### REQUEST
Any picture in the material should be left out, while all other lines are copied exactly.

### SUPPLIED RECORDS
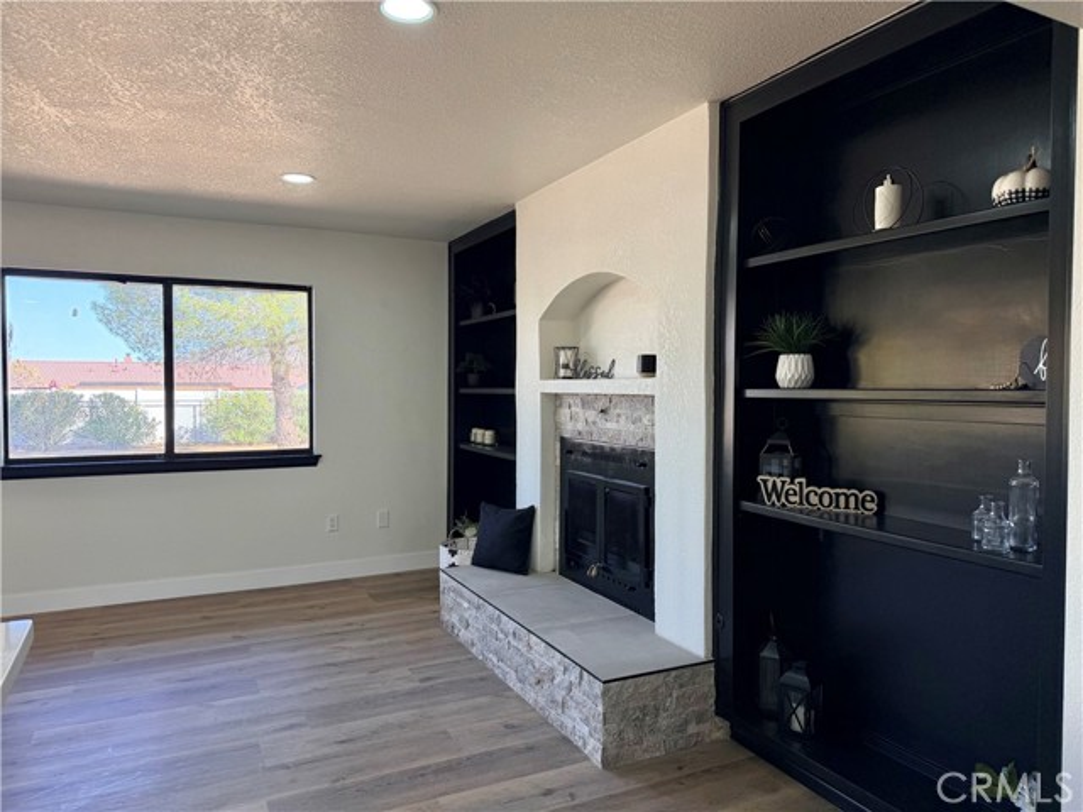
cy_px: 406
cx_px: 542
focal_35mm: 24
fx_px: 751
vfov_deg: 56.8
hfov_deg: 71.6
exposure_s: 1/288
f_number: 1.78
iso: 64
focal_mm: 6.76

### RESPONSE BOX
cy_px: 406
cx_px: 542
focal_35mm: 24
fx_px: 751
vfov_deg: 56.8
hfov_deg: 71.6
exposure_s: 1/288
f_number: 1.78
iso: 64
focal_mm: 6.76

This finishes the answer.